Con el inicio del conflicto ruso-ucraniano en 2022 y la llegada de Trump a la Casa Blanca en 2025, la primacía del statu quo político y los intereses de la UE sobre la soberanía de sus miembros pasó de ser una cuestión de preferencia a una cuestión de supervivencia para los burócratas que dirigen Bruselas. En este nuevo contexto, gobernantes más cercanos a Putin o más distantes de la UE, como Fico de Eslovaquia y Orbán de Hungría, se convirtieron en obstáculos para la toma de decisiones de la Unión, especialmente en temas como las sanciones a Rusia y la adhesión de Suecia y Finlandia a la OTAN bajo la administración Biden. En las últimas semanas, la UE ha amenazado con suspender el derecho de voto de Hungría debido a leyes aprobadas por su Parlamento, como una que regula la financiación extranjera de los partidos políticos, o medidas contra el exhibicionismo en público, que se consideran contrarias a la libertad individual y la democracia por parte de las instituciones europeas. Sin embargo, existen evidencias de que la UE también financia a partidos europeístas en todo el continente, lo que genera una contradicción sobre lo que critica de Rusia, pero que realiza bajo el disfraz de la institucionalidad.
Lo peor de todo, quizás, ha sido el apoyo de la Unión Europea a la persecución de candidatos y partidos contrarios a su agenda. Un ejemplo claro es el caso de Georgescu en Rumania, quien había obtenido la mayor cantidad de votos en la primera vuelta de las elecciones de 2024. Estas elecciones fueron anuladas por la Corte Rumana, y la Corte Europea respaldó esta decisión, lo que resultó en la proscripción del candidato y el arresto de varios miembros de su partido. Esto ha dificultado su participación en las elecciones de mayo. Algo similar ocurrió en Francia, donde Marine Le Pen, principal opositora de Macron y segunda fuerza política en ascenso, fue inhabilitada para ocupar cargos públicos y condenada a cuatro años de prisión por supuestas malversaciones de fondos provenientes del Parlamento Europeo. Fuera de la UE, Bruselas no oculta sus prácticas golpistas y mafiosas, amenazando a políticos prorrusos de Georgia y promoviendo intentos de golpe de estado en Serbia.
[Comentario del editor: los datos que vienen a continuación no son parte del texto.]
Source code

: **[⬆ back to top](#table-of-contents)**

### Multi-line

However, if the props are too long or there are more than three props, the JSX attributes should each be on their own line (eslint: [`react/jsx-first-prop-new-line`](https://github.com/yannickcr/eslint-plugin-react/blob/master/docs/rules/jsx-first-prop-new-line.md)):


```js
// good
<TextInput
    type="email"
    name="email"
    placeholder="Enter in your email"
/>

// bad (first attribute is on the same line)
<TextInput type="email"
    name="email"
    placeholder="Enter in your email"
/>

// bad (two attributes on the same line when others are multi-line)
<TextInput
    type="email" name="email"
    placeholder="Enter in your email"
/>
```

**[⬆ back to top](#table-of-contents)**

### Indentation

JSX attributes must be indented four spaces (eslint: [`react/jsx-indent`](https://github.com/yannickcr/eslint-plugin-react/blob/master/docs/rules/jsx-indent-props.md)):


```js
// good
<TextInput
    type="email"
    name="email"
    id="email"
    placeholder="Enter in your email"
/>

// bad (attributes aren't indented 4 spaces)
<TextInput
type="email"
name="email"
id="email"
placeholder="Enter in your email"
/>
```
Estas acciones, lejos de fortalecer la cohesión política, generan desconfianza y polarización entre los ciudadanos, alimentando el descrédito hacia las instituciones europeas. La exclusión de ciertos movimientos políticos y la imposición de medidas autoritarias en nombre de la protección de la democracia debilitan los principios fundamentales sobre los que se construyó la Unión Europea. Si no se abordan de manera equilibrada y respetuosa con las diferentes sensibilidades nacionales, estas políticas podrían erosionar las bases de la democracia en Europa, debilitando tanto la legitimidad de las instituciones supranacionales como la soberanía de los Estados miembros, lo que pondría en riesgo el futuro de la misma Unión Europea.